* **DATA FOR PROCESSING**
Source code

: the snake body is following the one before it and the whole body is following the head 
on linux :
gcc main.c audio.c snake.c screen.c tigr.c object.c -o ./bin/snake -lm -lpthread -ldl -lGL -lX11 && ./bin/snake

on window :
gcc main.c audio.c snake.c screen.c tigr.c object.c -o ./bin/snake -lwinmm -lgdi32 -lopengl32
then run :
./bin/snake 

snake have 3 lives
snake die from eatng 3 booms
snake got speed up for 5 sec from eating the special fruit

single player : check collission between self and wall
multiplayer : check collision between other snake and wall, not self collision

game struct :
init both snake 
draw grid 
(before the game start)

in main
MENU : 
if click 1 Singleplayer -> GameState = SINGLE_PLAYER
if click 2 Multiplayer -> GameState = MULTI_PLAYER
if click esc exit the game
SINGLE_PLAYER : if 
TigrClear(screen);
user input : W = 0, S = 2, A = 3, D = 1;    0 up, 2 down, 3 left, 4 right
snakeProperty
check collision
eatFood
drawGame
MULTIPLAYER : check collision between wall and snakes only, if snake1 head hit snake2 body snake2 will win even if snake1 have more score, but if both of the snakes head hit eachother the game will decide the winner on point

* **EXERCISE DIRECTIONS**
For each line in the records that contains the word "screen", make a copy.

* **TASK SOLUTION**
gcc main.c audio.c snake.c screen.c tigr.c object.c -o ./bin/snake -lm -lpthread -ldl -lGL -lX11 && ./bin/snake
gcc main.c audio.c snake.c screen.c tigr.c object.c -o ./bin/snake -lwinmm -lgdi32 -lopengl32
TigrClear(screen);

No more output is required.